Бабушка сказала, что из далёких он мест – Нижегородских.
– Эко, судьба странника занесла, – вздыхала она.
Звали старика Егор Кузьмич. Мы, затаив дыхание, слушали рассказ про чужую беду, и сразу вспомнили брошенную в начале лета на станции девочку, сбитую ночью скорым поездом. Разговоров было! Разве такое забудешь? Но как о таком горе сказать несчастному, уставшему путнику, который через всю страну, почитай, проехал? Может, та девочка и не его внучка вовсе.
Уложили старика в сенях, да проворочались почти без сна всю ночь.
Бабушка всё вздыхала да причитала: «Вот горе-то горькое, как человеку сказать?»
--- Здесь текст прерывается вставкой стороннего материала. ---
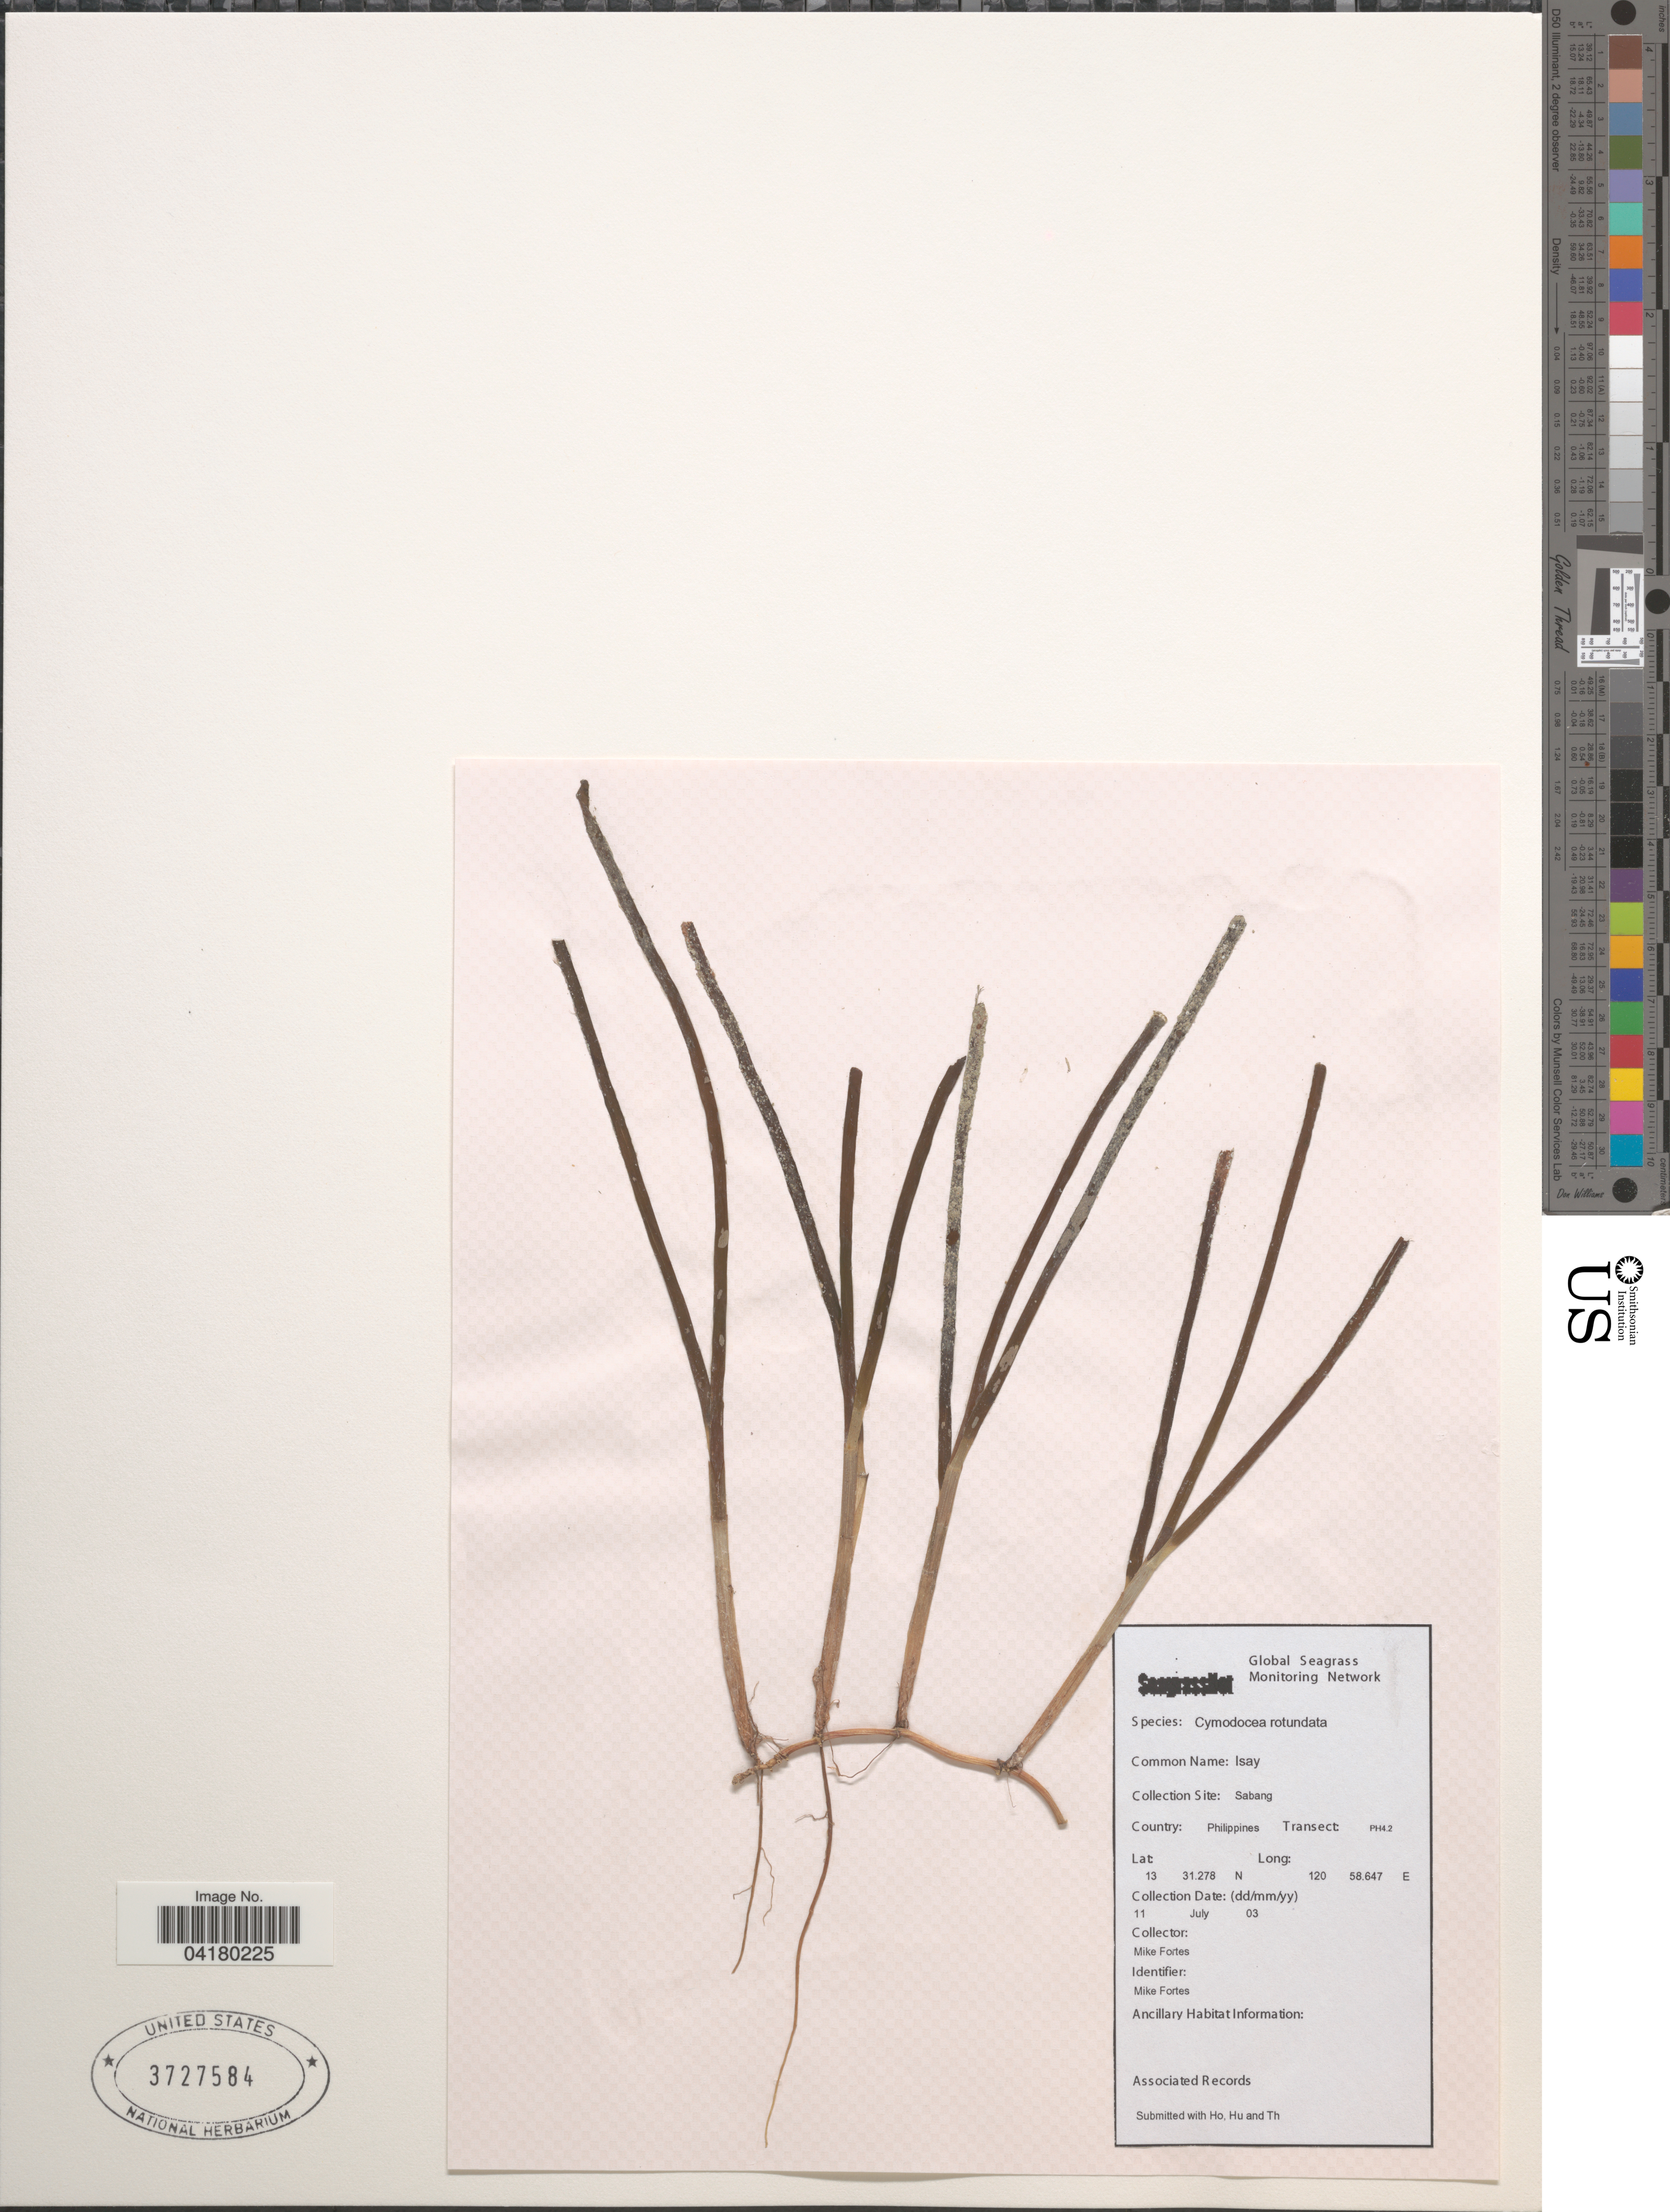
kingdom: Plantae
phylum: Tracheophyta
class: Liliopsida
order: Alismatales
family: Cymodoceaceae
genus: Cymodocea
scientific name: Cymodocea rotundata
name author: Asch. & Schweinf.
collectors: M. Fortes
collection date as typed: Transcribed d/m/y: 11/7/3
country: Philippines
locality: Sabang. Transect: PH4.2.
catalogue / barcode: US 3727584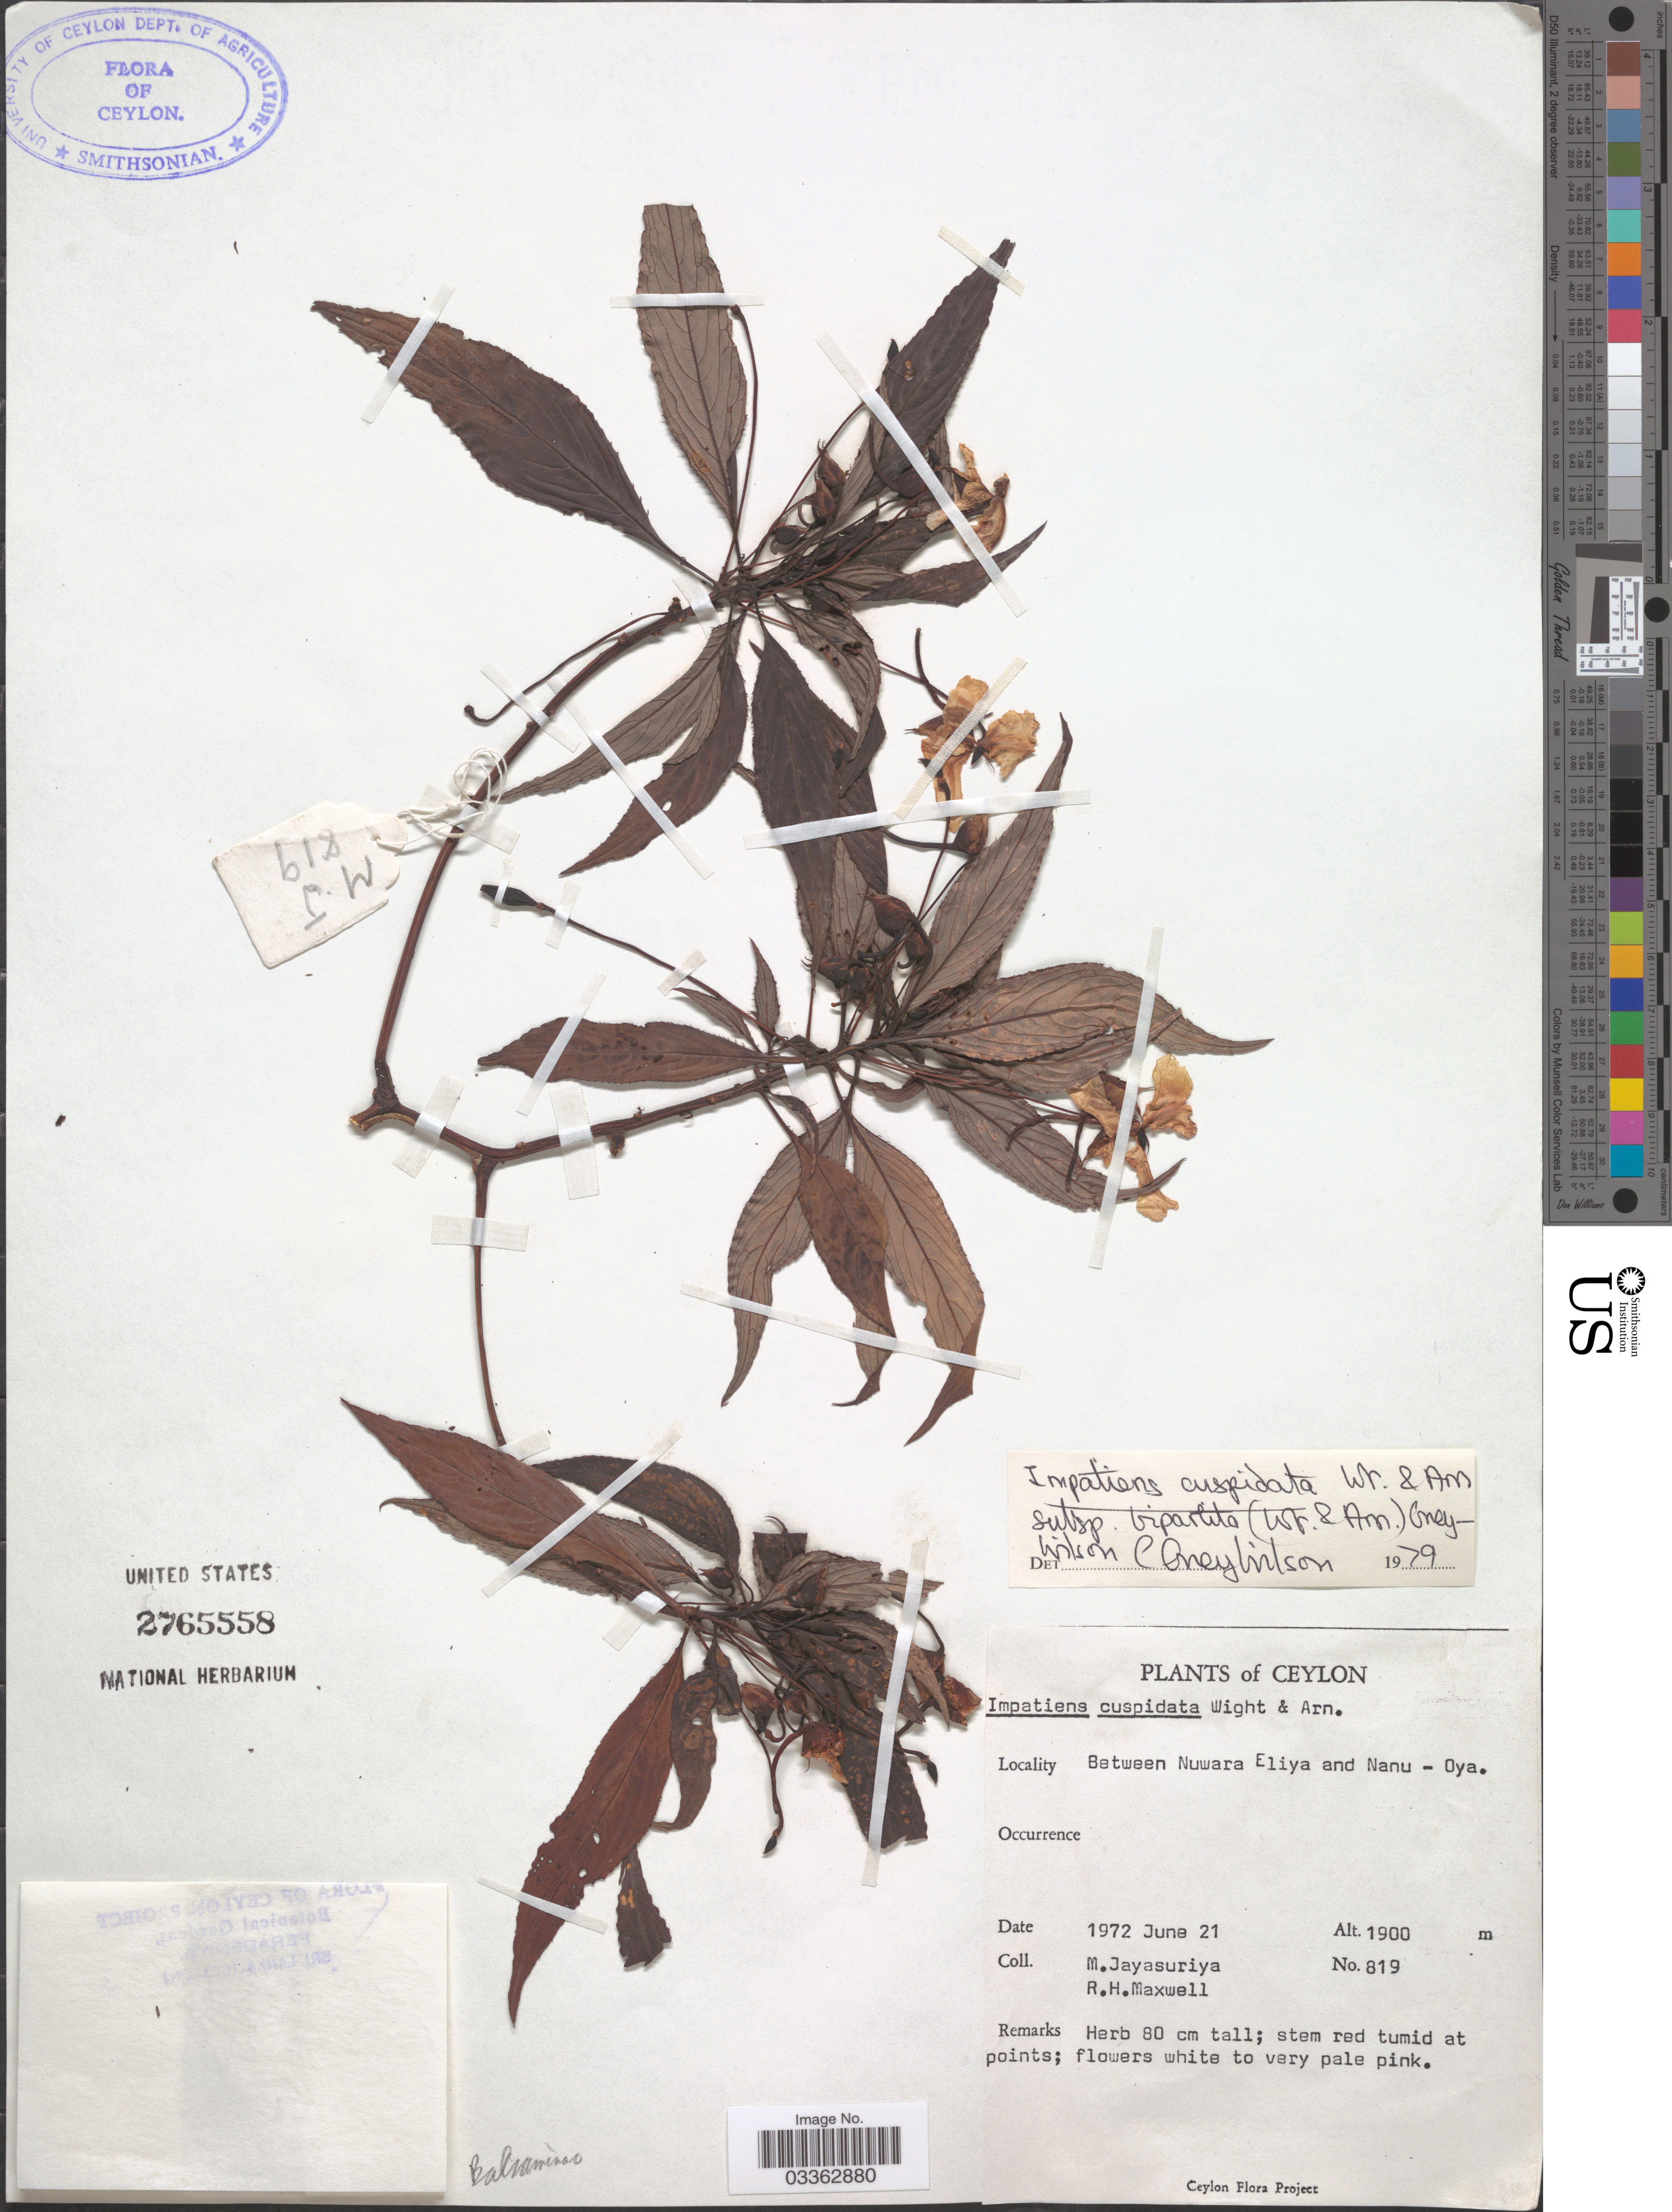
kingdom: Plantae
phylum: Tracheophyta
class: Magnoliopsida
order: Ericales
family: Balsaminaceae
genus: Impatiens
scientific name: Impatiens cuspidata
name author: Wight & Arn.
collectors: M. Jayasuriya & R. Maxwell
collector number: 819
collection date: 1972-06-21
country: Sri Lanka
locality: Ceylon. Between Nuwara Eliya and Nanu - Oya.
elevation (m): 1900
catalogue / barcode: US 2765558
С утра побежала в участок поговорить о погибшей девочке с бывшим своим учеником, а теперь участковым нашего посёлка.
А потом и деда в участок пригласили, затем в район, в отделение милиции отвезли и, выяснив, что погибла именно его внучка, Егор Кузьмич с каменным лицом вернулся к нам проститься и вдруг слёг с инфарктом. Не выдержало сердце старика. И взяли мы заботу об одиноком больном человеке на себя.
Так и остался он жить с нами до конца своих дней. Совсем скоро я почувствовала его добрую душу, большое сердце и ластилась к старику, как Дружок на пороге в первый вечер.
Его появление окрасило мою жизнь новыми яркими красками, незабываемыми впечатлениями и знаниями. Деда своего я не застала живым, отца у меня не было. Жили мы в покосившемся старом доме, и отсутствие в нём хозяина выглядывало из каждого угла.
Старик прижился у нас, я стала звать его дедом, а мама и бабушка – Кузьмичом.
К зиме Егор Кузьмич поправился. Руки его, привыкшие к труду, сами находили дело днём, а вечером, когда все собирались в доме, он уходил в отведённый ему угол за занавеской и читал толстую книгу, привезённую с собой в рюкзаке.
Книга была старинная, нестандартного формата, имела кожаный переплёт и золотое тиснение.
Уже через год трудно было вспомнить время, когда не было в нашей жизни этого удивительного человека. Летом наша усадьба выглядела обновлённой и добротной. Новый сарай, ровный забор, укреплённый фундамент дома и резные ставни радовали нас.
– Тебя, Кузьмич, нам сам Господь прислал, – бабушка радовалась и не знала, как угодить старику, который стал в доме настоящим хозяином.
– А кто же ещё? Он, родимый, – и благоговейно крестился.
– Деда, а ты в Бога веришь? – я с гордостью носила красный пионерский галстук, и вера в Бога казалась мне пережитком какого-то древнейшего, чуть ли не первобытного, прошлого.